Oh…and there’s also the fact that the platforms themselves are actively working on identifying and blocking AI-generated comments:
Popping up a level, my current philosophy when it comes to leveraging AI for important-but-not-urgent tasks is to automate the time-consuming parts of the task that I don’t find value in (searching for relevant Reddit threads, brainstorming how to turn a long-form blog post into a short social media post), while selfishly keeping the parts of the tasks that I do find value in (reading relevant Reddit threads, taking the time to write the final form of a post in my voice).

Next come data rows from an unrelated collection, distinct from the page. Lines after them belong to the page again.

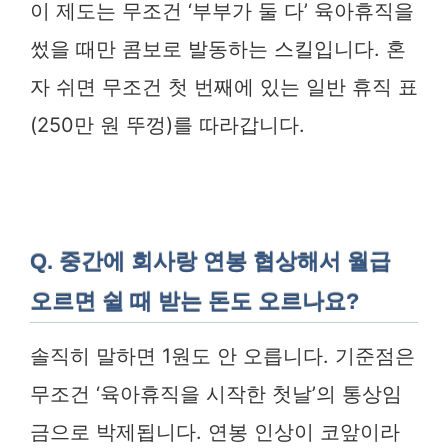
이 제도는 무조건 ‘부부가 둘 다’ 육아휴직을
썼을 때만 콤보로 발동하는 스킬입니다. 혼
자 쉬면 무조건 첫 번째에 있는 일반 휴직 표
(250만 원 뚜껑)를 따라갑니다.
Q. 중간에 회사랑 연봉 협상해서 월급
오르면 쉴 때 받는 돈도 오르나요?
솔직히 말하면 1원도 안 오릅니다. 기준점은
무조건 ‘육아휴직을 시작한 첫날’의 통상임
금으로 박제됩니다. 연봉 인상이 코앞이라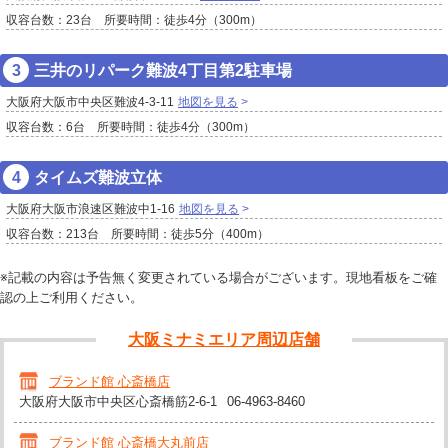
収容台数：23台 所要時間：徒歩4分（300m）
三井のリパーク難波4丁目第2駐車場
大阪府大阪市中央区難波4-3-11
地図を見る
収容台数：6台 所要時間：徒歩4分（300m）
タイムズ難波立体
大阪府大阪市浪速区難波中1-16
地図を見る
収容台数：213台 所要時間：徒歩5分（400m）
※記載の内容は予告無く変更されている場合がございます。現地看板をご確
認の上ご利用ください。
大阪ミナミエリア周辺店舗
ブランド館 心斎橋店
大阪府大阪市中央区心斎橋筋2-6-1
06-4963-8460
ブランド館 心斎橋大丸前店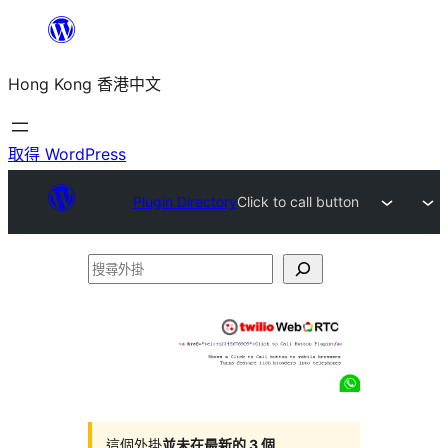
跳
至
Hong Kong 香港中文
主
要
內
取得 WordPress
容
Plugin Directory
Click to call button
搜
尋
外
掛
這個外掛
並未在最新的 3 個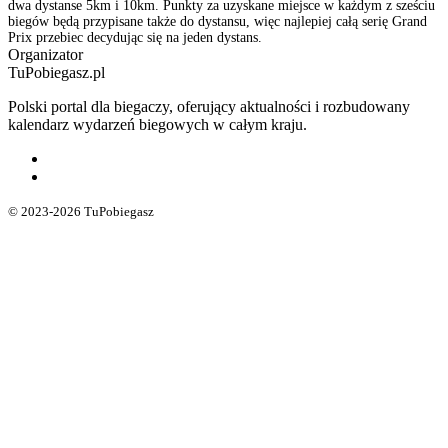
dwa dystanse 5km i 10km. Punkty za uzyskane miejsce w każdym z sześciu
biegów będą przypisane także do dystansu, więc najlepiej całą serię Grand
Prix przebiec decydując się na jeden dystans.
Organizator
TuPobiegasz.pl
Polski portal dla biegaczy, oferujący aktualności i rozbudowany
kalendarz wydarzeń biegowych w całym kraju.
© 2023-2026 TuPobiegasz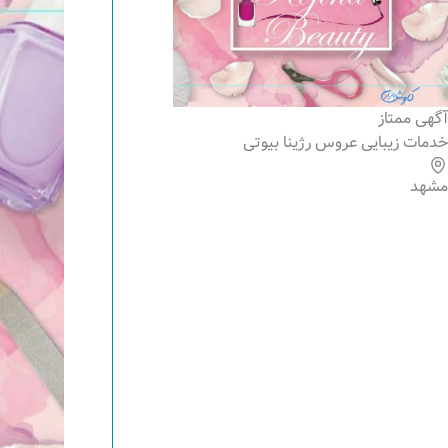
آگهی ممتاز
خدمات زیبایی عروس رژینا بیوتی
مشهد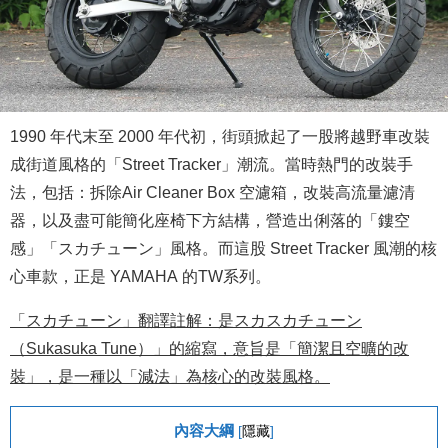
1990 年代末至 2000 年代初，街頭掀起了一股將越野車改裝
成街道風格的「Street Tracker」潮流。當時熱門的改裝手
法，包括：拆除Air Cleaner Box 空濾箱，改裝高流量濾清
器，以及盡可能簡化座椅下方結構，營造出俐落的「鏤空
感」「スカチューン」風格。而這股 Street Tracker 風潮的核
心車款，正是 YAMAHA 的TW系列。
「スカチューン」翻譯註解：是スカスカチューン
（Sukasuka Tune）」的縮寫，意旨是「簡潔且空曠
的改
裝」，是一種以「減法」為核心的改裝風格。
內容大綱
[
隱藏
]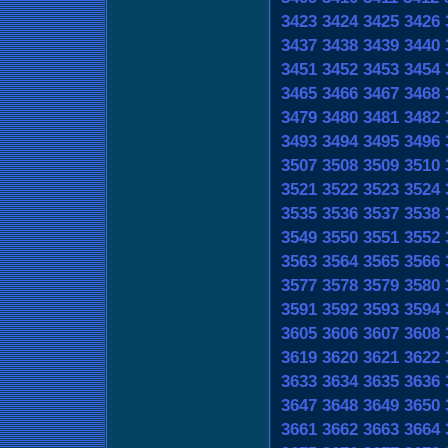
3423
3424
3425
3426
3437
3438
3439
3440
3451
3452
3453
3454
3465
3466
3467
3468
3479
3480
3481
3482
3493
3494
3495
3496
3507
3508
3509
3510
3521
3522
3523
3524
3535
3536
3537
3538
3549
3550
3551
3552
3563
3564
3565
3566
3577
3578
3579
3580
3591
3592
3593
3594
3605
3606
3607
3608
3619
3620
3621
3622
3633
3634
3635
3636
3647
3648
3649
3650
3661
3662
3663
3664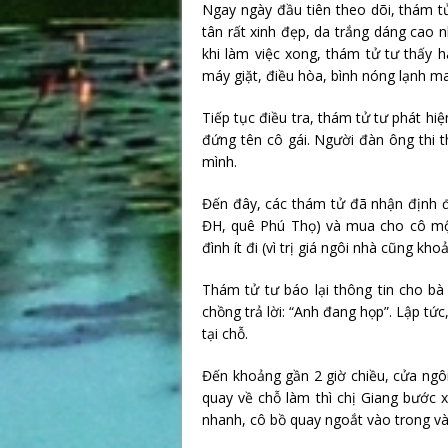
Ngay ngày đầu tiên theo dõi, thám tử
tân rất xinh đẹp, da trắng dáng cao n
khi làm việc xong, thám tử tư thấy h
máy giặt, điều hòa, bình nóng lạnh 
Tiếp tục điều tra, thám tử tư phát h
đứng tên cô gái. Người đàn ông thi 
mình.
Đến đây, các thám tử đã nhận định đ
ĐH, quê Phú Thọ) và mua cho cô một
đình ít đi (vì trị giá ngôi nhà cũng kho
Thám tử tư báo lại thông tin cho bà
chồng trả lời: “Anh đang họp”. Lập tức
tại chỗ.
Đến khoảng gần 2 giờ chiều, cửa ngô
quay về chỗ làm thì chị Giang bước x
nhanh, cô bồ quay ngoắt vào trong và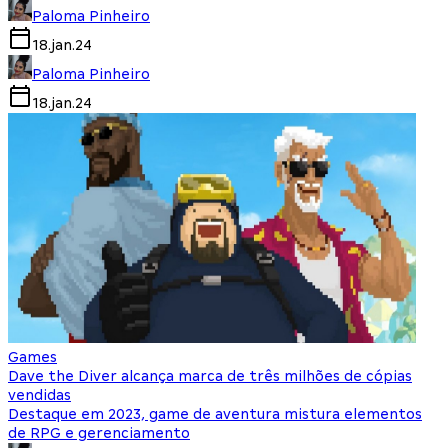
Paloma Pinheiro
18.jan.24
Paloma Pinheiro
18.jan.24
Games
Dave the Diver alcança marca de três milhões de cópias
vendidas
Destaque em 2023, game de aventura mistura elementos
de RPG e gerenciamento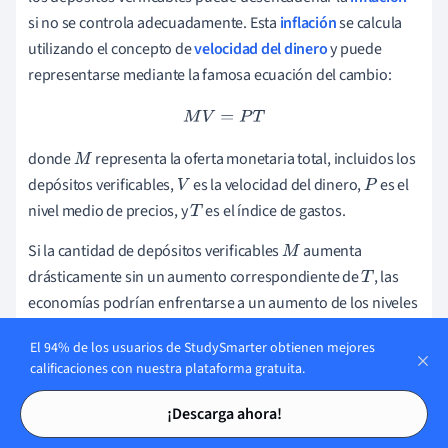
si no se controla adecuadamente. Esta
inflación
se calcula
utilizando el concepto de
velocidad del dinero
y puede
representarse mediante la famosa ecuación del cambio:
M
V
=
P
T
donde
representa la oferta monetaria total, incluidos los
M
depósitos verificables,
es la velocidad del dinero,
es el
V
P
nivel medio de precios, y
es el índice de gastos.
T
Si la cantidad de depósitos verificables
aumenta
M
drásticamente sin un aumento correspondiente de
, las
T
economías podrían enfrentarse a un aumento de los niveles
de precios
, lo que provocaría inflación. Así pues,
P
El 94% de los usuarios de StudySmarter obtienen mejores
controlar los cambios en los depósitos verificables es crucial
calificaciones con nuestra plataforma gratuita.
para que los bancos centrales y los responsables de la
Tarjetas de estudio
Tarjetas de estudio
política monetaria gestionen la estabilidad y el crecimiento
¡Descarga ahora!
económicos.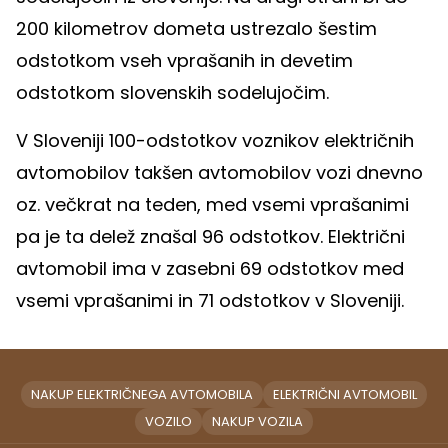
200 kilometrov dometa ustrezalo šestim
odstotkom vseh vprašanih in devetim
odstotkom slovenskih sodelujočim.
V Sloveniji 100-odstotkov voznikov električnih
avtomobilov takšen avtomobilov vozi dnevno
oz. večkrat na teden, med vsemi vprašanimi
pa je ta delež znašal 96 odstotkov. Električni
avtomobil ima v zasebni 69 odstotkov med
vsemi vprašanimi in 71 odstotkov v Sloveniji.
NAKUP ELEKTRIČNEGA AVTOMOBILA
ELEKTRIČNI AVTOMOBIL
VOZILO
NAKUP VOZILA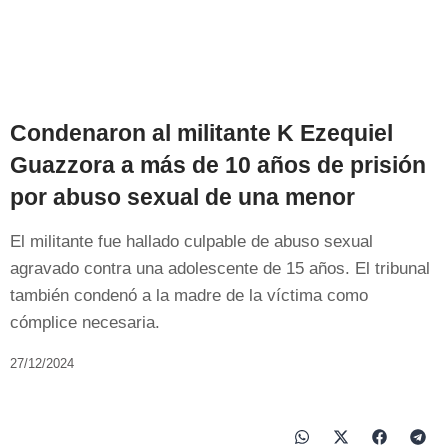
Condenaron al militante K Ezequiel
Guazzora a más de 10 años de prisión
por abuso sexual de una menor
El militante fue hallado culpable de abuso sexual
agravado contra una adolescente de 15 años. El tribunal
también condenó a la madre de la víctima como
cómplice necesaria.
27/12/2024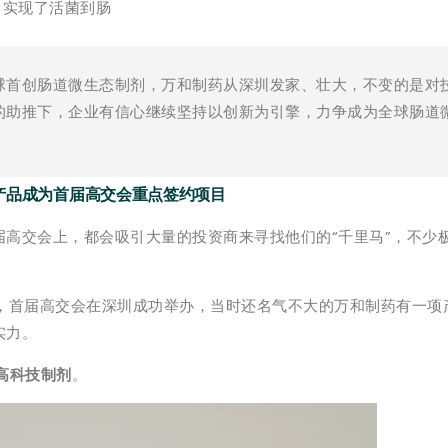
实现了活菌到肠
球首创肠道微生态制剂，万和制药从深圳发家、壮大，不变的是对
的助推下，企业有信心继续坚持以创新为引擎，力争成为全球肠道
： 产品成为首届高交会重点签约项目
届高交会上，都会吸引大量的投资商来寻找他们的“千里马”，不少
0月，首届高交会在深圳成功举办，当时还名气不大的万和制药有一项
实力。
）高科技制剂
。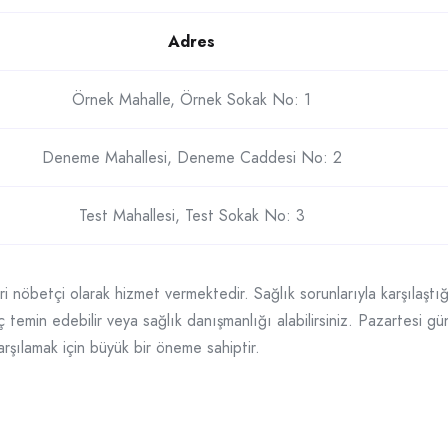
Adres
Örnek Mahalle, Örnek Sokak No: 1
Deneme Mahallesi, Deneme Caddesi No: 2
Test Mahallesi, Test Sokak No: 3
ri nöbetçi olarak hizmet vermektedir. Sağlık sorunlarıyla karşılaşt
laç temin edebilir veya sağlık danışmanlığı alabilirsiniz. Pazartesi 
karşılamak için büyük bir öneme sahiptir.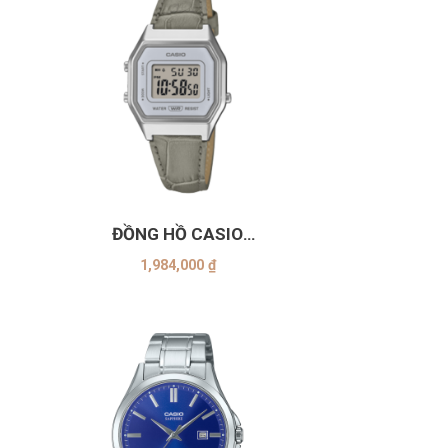
+
ĐỒNG HỒ CASIO
LA680WEL-8A2DF
1,984,000
₫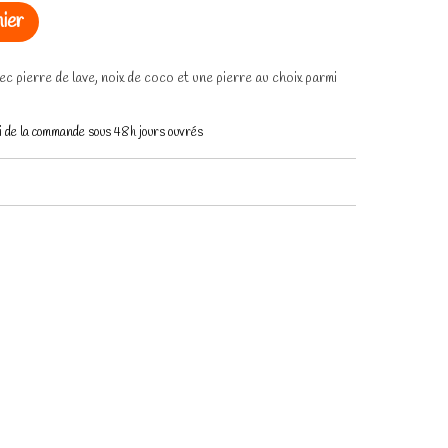
ier
c pierre de lave, noix de coco et une pierre au choix parmi
voi de la commande sous 48h jours ouvrés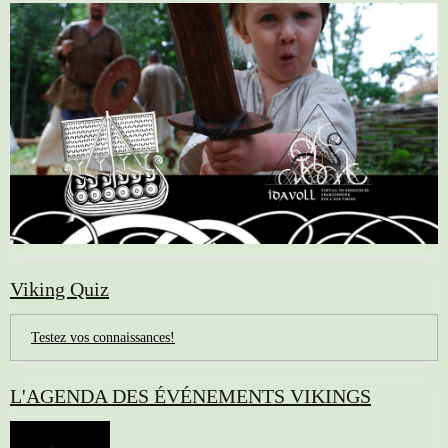
Viking Quiz
Testez vos connaissances!
L'AGENDA DES ÉVÉNEMENTS VIKINGS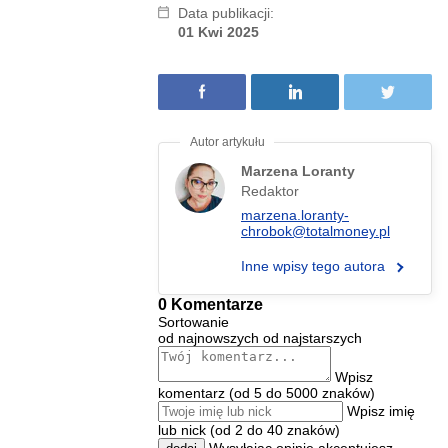
Data publikacji:
01 Kwi 2025
Marzena Loranty
Redaktor
marzena.loranty-
chrobok@totalmoney.pl
Inne wpisy tego autora
0 Komentarze
Sortowanie
od najnowszych
od najstarszych
Wpisz
komentarz (od 5 do 5000 znaków)
Wpisz imię
lub nick (od 2 do 40 znaków)
Wysyłając opinię akceptujesz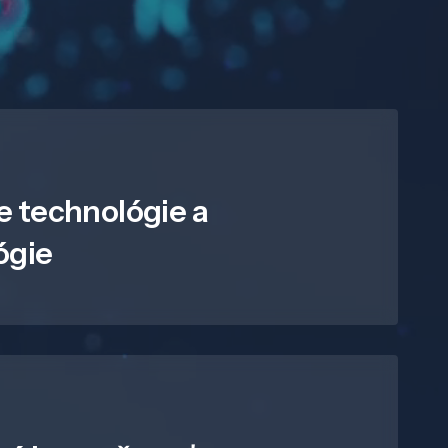
e technológie a
ógie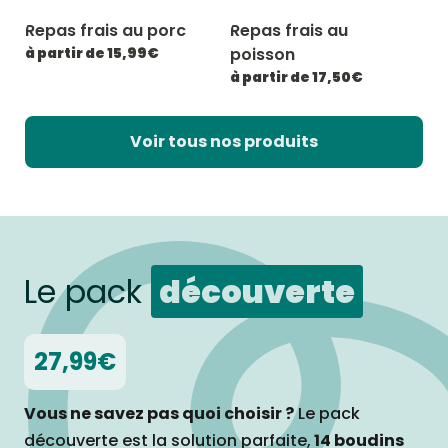
Repas frais au porc
Repas frais au
-20% avec CATCHEF20
-20% avec CATCHEF20
à partir de 15,99€
poisson
à partir de 17,50€
Voir tous nos produits
Le pack
découverte
27,99€
Vous ne savez pas quoi choisir ?
Le pack
découverte est la solution parfaite,
14 boudins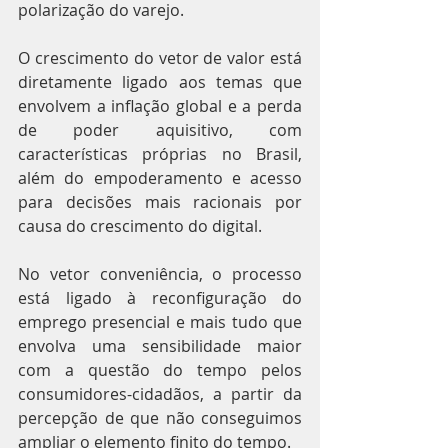
polarização do varejo.
O crescimento do vetor de valor está 
diretamente ligado aos temas que 
envolvem a inflação global e a perda 
de poder aquisitivo, com 
características próprias no Brasil, 
além do empoderamento e acesso 
para decisões mais racionais por 
causa do crescimento do digital.
No vetor conveniência, o processo 
está ligado à reconfiguração do 
emprego presencial e mais tudo que 
envolva uma sensibilidade maior 
com a questão do tempo pelos 
consumidores-cidadãos, a partir da 
percepção de que não conseguimos 
ampliar o elemento finito do tempo.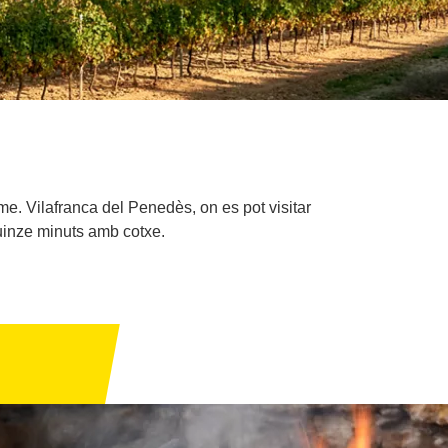
me. Vilafranca del Penedès, on es pot visitar
uinze minuts amb cotxe.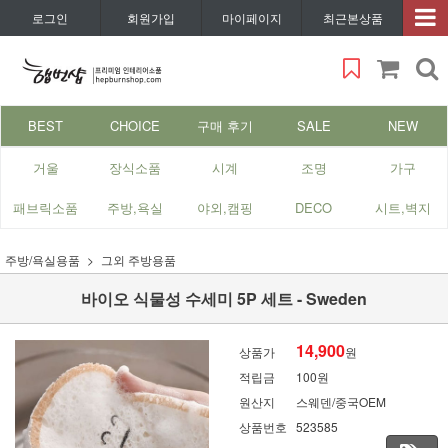
로그인
회원가입
마이페이지
최근본상품
BEST
CHOICE
구매 후기
SALE
NEW
거울
장식소품
시계
조명
가구
패브릭소품
주방,욕실
야외,캠핑
DECO
시트,벽지
주방/욕실용품
그외 주방용품
바이오 식물성 수세미 5P 세트 - Sweden
14,900
상품가
원
적립금
100원
원산지
스웨덴/중국OEM
상품번호
523585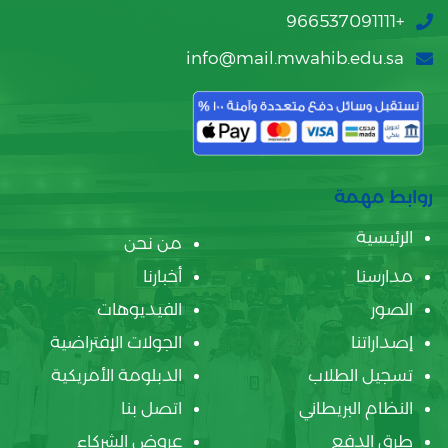
+966537091111
info@mail.mwahib.edu.sa
روابط مهمة
الرئيسية
من نحن
مدارسنا
أخبارنا
الصور
الفيديوهات
إصداراتنا
الجولات الإفتراضية
تسجيل الطلاب
الدبلومة الأمريكية
النظام البريطاني
اتصل بنا
طرق الدفع
عروض الشركاء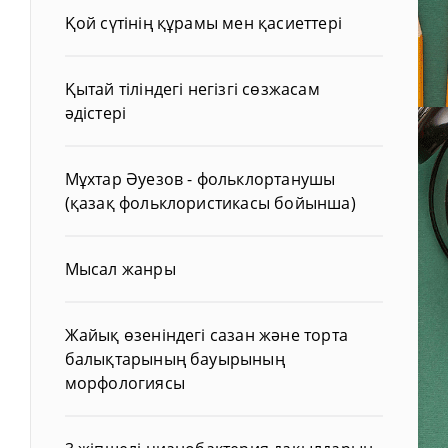
Қой сүтінің құрамы мен қасиеттері
Қытай тіліндегі негізгі сөзжасам
әдістері
Мұхтар Әуезов - фольклортанушы
(қазақ фольклористикасы бойынша)
Мысал жанры
Жайық өзеніндегі сазан және торта
балықтарының бауырының
морфологиясы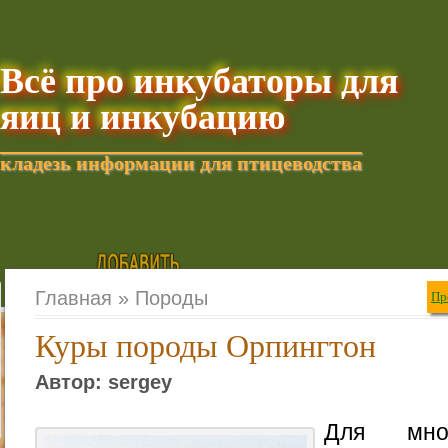
Всё про инкубаторы для
яиц и инкубацию
кладезь информации для птицеводства
Добавить текущую стра
Главная »
Породы
Пр
Куры породы Орпингтон
Автор: sergey
Для мног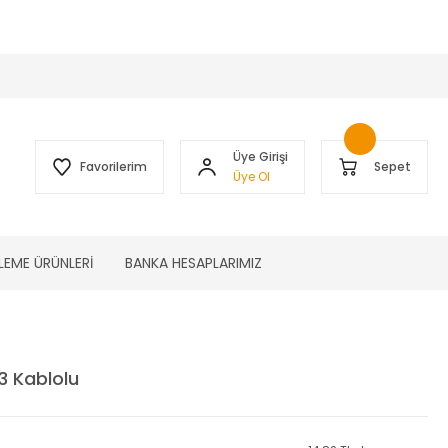
 )
Üye Girişi
Favorilerim
Sepet
Üye Ol
LEME ÜRÜNLERİ
BANKA HESAPLARIMIZ
3 Kablolu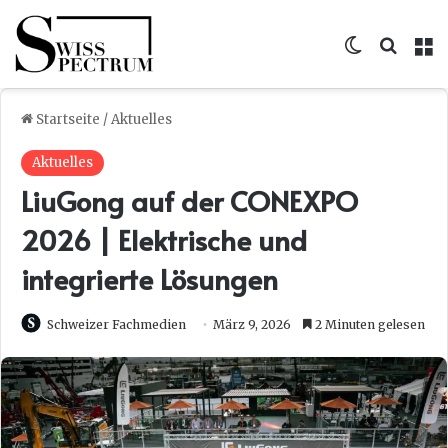
Skin umsc
Suche
M
Startseite
/
Aktuelles
Aktuelles
LiuGong auf der CONEXPO
2026 | Elektrische und
integrierte Lösungen
Schweizer Fachmedien
März 9, 2026
2 Minuten gelesen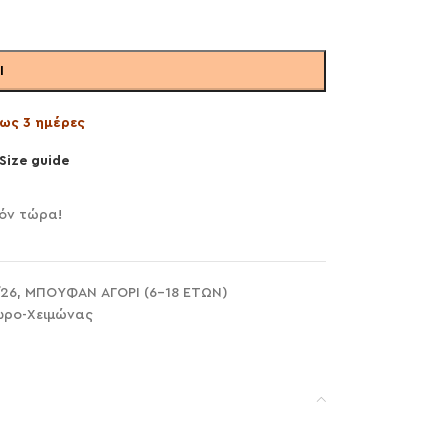
Ι
ως 3 ημέρες
Size guide
όν τώρα!
/26
,
ΜΠΟΥΦΑΝ ΑΓΟΡΙ (6-18 ΕΤΩΝ)
ωρο-Χειμώνας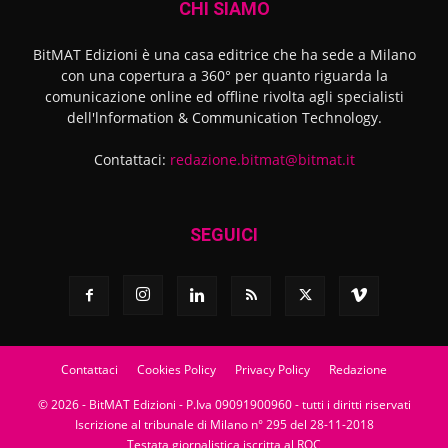
CHI SIAMO
BitMAT Edizioni è una casa editrice che ha sede a Milano
con una copertura a 360° per quanto riguarda la
comunicazione online ed offline rivolta agli specialisti
dell'lnformation & Communication Technology.
Contattaci:
redazione.bitmat@bitmat.it
SEGUICI
Contattaci
Cookies Policy
Privacy Policy
Redazione
© 2026 - BitMAT Edizioni - P.Iva 09091900960 - tutti i diritti riservati
Iscrizione al tribunale di Milano n° 295 del 28-11-2018
Testata giornalistica iscritta al ROC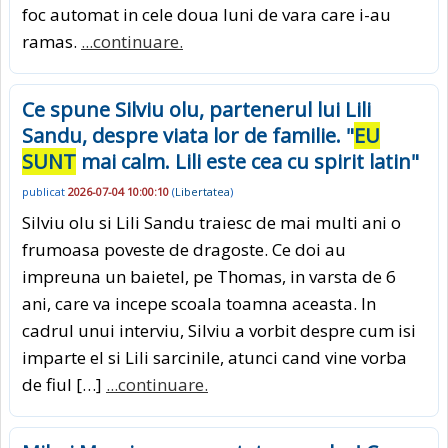
foc automat in cele doua luni de vara care i-au
ramas.
...continuare.
Ce spune Silviu olu, partenerul lui Lili
Sandu, despre viata lor de familie. "
EU
SUNT
mai calm. Lili este cea cu spirit latin"
publicat
2026-07-04 10:00:10
(
Libertatea
)
Silviu olu si Lili Sandu traiesc de mai multi ani o
frumoasa poveste de dragoste. Ce doi au
impreuna un baietel, pe Thomas, in varsta de 6
ani, care va incepe scoala toamna aceasta. In
cadrul unui interviu, Silviu a vorbit despre cum isi
imparte el si Lili sarcinile, atunci cand vine vorba
de fiul […]
...continuare.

Garry Tan recently reflected on this in a post about near-term opportunities for agent frameworks — distinguishing between the high-value “CEO stuff” and the things that are “not fun, not interesting, but have to be done”:
In his most recent biannual technology report, Benedict Evans described AI as “giving you infinite interns.” I think that’s one of the best descriptions I’ve heard yet (and it maps very well to how I think about agents).
The reason why so many of my important-but-not-urgent tasks languished on my todo list for so long was never because they were too hard. It was because they were too time-consuming (and from an ROI perspective, I couldn’t justify the amount of time it would take for me to do them nor the cost to hire someone else to).
But now that I have infinite interns at my disposal, I can offload the parts of each task that are “not fun, not interesting, but have to be done.” What remains is the “CEO stuff” — and a much smaller denominator for calculating ROI.
So take a look at each task on your important-but-not-urgent list and think, “if I have access to infinite interns, is that enough to finally get it done?”